PROBLEM A
In the glibc mailing list message, what more elaborate alternative is suggested for the conform tests?

SELECTED EXCERPT
This is the mail archive of the
libc-alpha@sourceware.org
mailing list for the glibc project.
Re: [PATCH] wcsmbs: Avoid escaped character literals in <wchar.h>
- From: Florian Weimer <fw at deneb dot enyo dot de>
- To: Andreas Schwab <schwab at suse dot de>
- Cc: libc-alpha at sourceware dot org
- Date: Mon, 17 Feb 2020 13:47:22 +0100
- Subject: Re: [PATCH] wcsmbs: Avoid escaped character literals in <wchar.h>
- References: <8736b9scqm.fsf@oldenburg2.str.redhat.com> <mvm5zg577f2.fsf@suse.de>
* Andreas Schwab:
> On Feb 17 2020, Florian Weimer wrote:
>
>> They confuse scripts/conformtest.py because it treats the L and the
>
> s/scripts/conform/
>
>> x7f as namespace-violating identifiers.
>
> Can the script be fixed not to do that?
Like this?
A more elaborate alternative would be to use Zack's C tokenizer in the
conform tests, but I don't know if its feature set is aligned with
what we need in the conform tests.
Subject: Add wide and character literal support to conform/conformtest.py
Without this change, tokens such as L'x7f' are reconginzed as a
identifiers L, x7f, which are not in the implementation namespace and
therefore trigger failures.

[Collection entries]
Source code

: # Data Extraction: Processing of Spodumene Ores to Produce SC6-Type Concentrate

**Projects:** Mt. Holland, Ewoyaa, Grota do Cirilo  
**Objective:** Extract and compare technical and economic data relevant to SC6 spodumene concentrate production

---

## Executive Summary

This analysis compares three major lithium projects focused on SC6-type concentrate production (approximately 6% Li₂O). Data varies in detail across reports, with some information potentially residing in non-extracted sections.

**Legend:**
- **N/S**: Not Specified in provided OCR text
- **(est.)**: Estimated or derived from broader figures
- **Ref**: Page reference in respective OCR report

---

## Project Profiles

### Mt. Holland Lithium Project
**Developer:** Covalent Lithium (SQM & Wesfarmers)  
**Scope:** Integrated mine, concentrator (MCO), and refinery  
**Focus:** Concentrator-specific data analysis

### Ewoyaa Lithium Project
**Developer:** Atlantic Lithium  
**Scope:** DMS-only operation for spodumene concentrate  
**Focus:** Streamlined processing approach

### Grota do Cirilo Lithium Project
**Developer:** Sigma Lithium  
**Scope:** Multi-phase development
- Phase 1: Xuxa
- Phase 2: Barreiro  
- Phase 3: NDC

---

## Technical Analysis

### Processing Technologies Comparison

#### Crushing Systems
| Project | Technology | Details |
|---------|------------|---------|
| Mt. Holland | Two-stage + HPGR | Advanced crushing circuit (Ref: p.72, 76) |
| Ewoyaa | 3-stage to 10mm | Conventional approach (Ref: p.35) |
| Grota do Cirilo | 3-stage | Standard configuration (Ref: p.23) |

PROBLEM B
Please duplicate the records word for word, starting at their first line and ending at the line that contains "- **Ref**: Page".

ANSWER SECTION A
Using Zack's C tokenizer in the conform tests.

ANSWER SECTION B
Source code

: # Data Extraction: Processing of Spodumene Ores to Produce SC6-Type Concentrate

**Projects:** Mt. Holland, Ewoyaa, Grota do Cirilo  
**Objective:** Extract and compare technical and economic data relevant to SC6 spodumene concentrate production

---

## Executive Summary

This analysis compares three major lithium projects focused on SC6-type concentrate production (approximately 6% Li₂O). Data varies in detail across reports, with some information potentially residing in non-extracted sections.

**Legend:**
- **N/S**: Not Specified in provided OCR text
- **(est.)**: Estimated or derived from broader figures
- **Ref**: Page reference in respective OCR report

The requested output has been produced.